When President David Granger visited the Ruimveldt operations of the Brass Aluminium and Cast Iron Foundry more than a year ago he made a point of underscoring the importance of innovation in industry in pursuit of adapting to the needs of the Guyanese economy. He could hardly have been in a more appropriate place to do so. He pointed out at the time that BACIF had had to function in an environment that not only placed it in competition with rich industrialized countries but had also been required to function in a domestic environment where the continually changing landscape – like the ‘rise and fall’ of the bauxite industry – compelled the company to shift gears, to find innovative ways of creating new demand for the products in which it specializes.
It would hardly be surprising if BACIF makes a claim for being amongst the most innovative of companies ever to ‘set up shop’ in Guyana. Set to become sixty next year, BACIF have become past masters of responding to the critical needs of some of Guyana’s most important industries and two weeks ago we found the company’s representatives still seeking to market what it has to offer in the company of a number of other local manufacturers of a decidedly more recent vintage at the Guyana Trade and Investment Exhibition (GUYTIE) at the Marriott Hotel.

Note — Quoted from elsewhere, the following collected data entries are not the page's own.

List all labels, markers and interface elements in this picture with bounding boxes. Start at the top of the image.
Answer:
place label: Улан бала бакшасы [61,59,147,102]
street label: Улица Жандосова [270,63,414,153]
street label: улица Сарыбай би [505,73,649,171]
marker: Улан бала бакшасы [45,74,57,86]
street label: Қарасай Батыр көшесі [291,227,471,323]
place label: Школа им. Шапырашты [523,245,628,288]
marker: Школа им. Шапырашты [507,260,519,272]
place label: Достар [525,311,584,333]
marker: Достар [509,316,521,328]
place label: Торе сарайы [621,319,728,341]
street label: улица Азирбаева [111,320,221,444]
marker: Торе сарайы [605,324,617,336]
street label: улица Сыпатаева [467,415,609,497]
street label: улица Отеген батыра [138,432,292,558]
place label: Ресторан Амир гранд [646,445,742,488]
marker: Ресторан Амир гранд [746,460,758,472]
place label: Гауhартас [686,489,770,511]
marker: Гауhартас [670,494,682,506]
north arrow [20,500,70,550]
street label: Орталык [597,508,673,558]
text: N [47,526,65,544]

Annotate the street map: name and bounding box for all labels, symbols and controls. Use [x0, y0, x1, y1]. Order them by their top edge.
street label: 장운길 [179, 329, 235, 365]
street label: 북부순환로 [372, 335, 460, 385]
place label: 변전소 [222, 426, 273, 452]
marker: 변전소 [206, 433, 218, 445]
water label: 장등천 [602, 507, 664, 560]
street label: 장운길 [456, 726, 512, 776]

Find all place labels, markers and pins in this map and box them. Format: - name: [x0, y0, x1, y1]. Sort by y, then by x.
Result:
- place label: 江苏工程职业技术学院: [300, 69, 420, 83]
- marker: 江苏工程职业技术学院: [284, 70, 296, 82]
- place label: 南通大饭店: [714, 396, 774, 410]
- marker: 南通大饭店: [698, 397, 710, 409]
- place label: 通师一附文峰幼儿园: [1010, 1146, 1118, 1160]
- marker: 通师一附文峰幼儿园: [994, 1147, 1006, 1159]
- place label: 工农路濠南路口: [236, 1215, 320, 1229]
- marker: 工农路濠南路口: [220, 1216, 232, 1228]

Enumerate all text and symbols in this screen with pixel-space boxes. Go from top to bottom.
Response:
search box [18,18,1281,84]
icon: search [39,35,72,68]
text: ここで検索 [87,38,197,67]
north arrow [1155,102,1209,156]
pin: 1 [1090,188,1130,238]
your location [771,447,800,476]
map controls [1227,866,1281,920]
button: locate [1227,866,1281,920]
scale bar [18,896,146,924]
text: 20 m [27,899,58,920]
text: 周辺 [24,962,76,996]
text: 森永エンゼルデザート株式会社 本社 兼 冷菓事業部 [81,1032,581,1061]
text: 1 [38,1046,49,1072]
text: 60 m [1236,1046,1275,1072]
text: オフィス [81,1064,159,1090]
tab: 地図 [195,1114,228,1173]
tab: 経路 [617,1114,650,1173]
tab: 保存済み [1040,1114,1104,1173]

It is not difficult to tell that BACIF’s primary ‘selling point’ is its demonstrable endurance in the face of continually changing fortunes and its remarkable ability to adapt its production proficiency to suit the changes. When Stabroek Business stopped by the BACIF display on the penultimate day of the GUYTIE event, Yolanda Geddes-Kendall, a Director of the Company who ‘doubles’ in the position of Acting Commercial and Design Superintendent assured us that the company was ‘holding steady’ despite the small matter of having had to endure the damage done to its mainstream market by the travails of the Guyana Sugar Corporation. GUYSUCO, Geddes-Kendall told us used to account for around 75% of BACIF’s market.